■ **Aim of the task**: Reproduce the listing line for line, starting at its first line and ending with the line that contains "tahun sebelumnya. Bali", both included.

----------

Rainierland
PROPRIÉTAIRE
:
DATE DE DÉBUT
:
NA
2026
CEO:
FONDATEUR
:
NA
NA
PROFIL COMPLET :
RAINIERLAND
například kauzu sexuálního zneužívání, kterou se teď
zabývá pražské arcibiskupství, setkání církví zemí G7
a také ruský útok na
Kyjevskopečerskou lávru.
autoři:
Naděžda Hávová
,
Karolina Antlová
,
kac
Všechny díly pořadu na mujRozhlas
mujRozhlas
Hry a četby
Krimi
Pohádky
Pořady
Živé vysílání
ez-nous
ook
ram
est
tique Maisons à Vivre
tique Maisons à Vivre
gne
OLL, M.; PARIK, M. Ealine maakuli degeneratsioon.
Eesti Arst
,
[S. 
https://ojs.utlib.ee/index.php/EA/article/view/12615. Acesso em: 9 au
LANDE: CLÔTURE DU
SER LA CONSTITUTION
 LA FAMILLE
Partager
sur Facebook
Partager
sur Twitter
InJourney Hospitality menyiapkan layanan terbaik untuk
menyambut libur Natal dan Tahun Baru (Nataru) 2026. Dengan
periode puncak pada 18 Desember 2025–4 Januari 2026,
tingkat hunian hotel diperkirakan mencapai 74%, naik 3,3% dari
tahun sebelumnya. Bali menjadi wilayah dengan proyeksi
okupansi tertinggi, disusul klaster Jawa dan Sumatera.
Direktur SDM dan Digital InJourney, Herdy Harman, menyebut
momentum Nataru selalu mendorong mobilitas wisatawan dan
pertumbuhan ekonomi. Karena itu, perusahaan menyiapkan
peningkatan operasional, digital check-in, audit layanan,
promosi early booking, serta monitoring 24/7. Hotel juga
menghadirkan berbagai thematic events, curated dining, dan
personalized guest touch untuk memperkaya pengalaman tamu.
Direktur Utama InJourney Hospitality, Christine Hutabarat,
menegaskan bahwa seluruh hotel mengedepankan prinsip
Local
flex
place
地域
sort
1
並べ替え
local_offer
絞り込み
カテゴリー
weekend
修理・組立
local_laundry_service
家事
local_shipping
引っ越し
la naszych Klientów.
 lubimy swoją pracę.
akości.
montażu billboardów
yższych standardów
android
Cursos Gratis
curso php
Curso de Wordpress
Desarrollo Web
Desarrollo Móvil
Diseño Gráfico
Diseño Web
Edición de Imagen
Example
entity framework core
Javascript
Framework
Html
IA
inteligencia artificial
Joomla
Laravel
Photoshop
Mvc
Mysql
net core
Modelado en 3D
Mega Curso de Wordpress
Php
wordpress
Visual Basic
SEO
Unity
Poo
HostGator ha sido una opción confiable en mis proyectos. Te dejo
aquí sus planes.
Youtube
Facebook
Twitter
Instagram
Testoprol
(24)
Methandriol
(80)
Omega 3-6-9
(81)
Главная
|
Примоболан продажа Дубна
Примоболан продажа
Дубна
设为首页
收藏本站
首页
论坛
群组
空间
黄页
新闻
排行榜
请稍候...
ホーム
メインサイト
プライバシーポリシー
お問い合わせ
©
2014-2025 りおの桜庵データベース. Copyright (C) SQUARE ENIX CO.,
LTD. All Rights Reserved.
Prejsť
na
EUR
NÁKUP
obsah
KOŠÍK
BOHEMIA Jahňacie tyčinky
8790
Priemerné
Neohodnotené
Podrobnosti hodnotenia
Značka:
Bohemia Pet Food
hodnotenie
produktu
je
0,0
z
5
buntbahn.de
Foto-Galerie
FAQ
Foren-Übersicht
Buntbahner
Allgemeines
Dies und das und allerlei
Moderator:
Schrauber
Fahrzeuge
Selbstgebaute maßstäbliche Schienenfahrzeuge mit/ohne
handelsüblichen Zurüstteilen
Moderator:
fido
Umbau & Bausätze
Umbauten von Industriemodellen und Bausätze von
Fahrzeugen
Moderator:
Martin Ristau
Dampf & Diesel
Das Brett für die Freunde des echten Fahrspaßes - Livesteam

----------

■ **Response to the exercise**:
Rainierland
PROPRIÉTAIRE
:
DATE DE DÉBUT
:
NA
2026
CEO:
FONDATEUR
:
NA
NA
PROFIL COMPLET :
RAINIERLAND
například kauzu sexuálního zneužívání, kterou se teď
zabývá pražské arcibiskupství, setkání církví zemí G7
a také ruský útok na
Kyjevskopečerskou lávru.
autoři:
Naděžda Hávová
,
Karolina Antlová
,
kac
Všechny díly pořadu na mujRozhlas
mujRozhlas
Hry a četby
Krimi
Pohádky
Pořady
Živé vysílání
ez-nous
ook
ram
est
tique Maisons à Vivre
tique Maisons à Vivre
gne
OLL, M.; PARIK, M. Ealine maakuli degeneratsioon.
Eesti Arst
,
[S. 
https://ojs.utlib.ee/index.php/EA/article/view/12615. Acesso em: 9 au
LANDE: CLÔTURE DU
SER LA CONSTITUTION
 LA FAMILLE
Partager
sur Facebook
Partager
sur Twitter
InJourney Hospitality menyiapkan layanan terbaik untuk
menyambut libur Natal dan Tahun Baru (Nataru) 2026. Dengan
periode puncak pada 18 Desember 2025–4 Januari 2026,
tingkat hunian hotel diperkirakan mencapai 74%, naik 3,3% dari
tahun sebelumnya. Bali menjadi wilayah dengan proyeksi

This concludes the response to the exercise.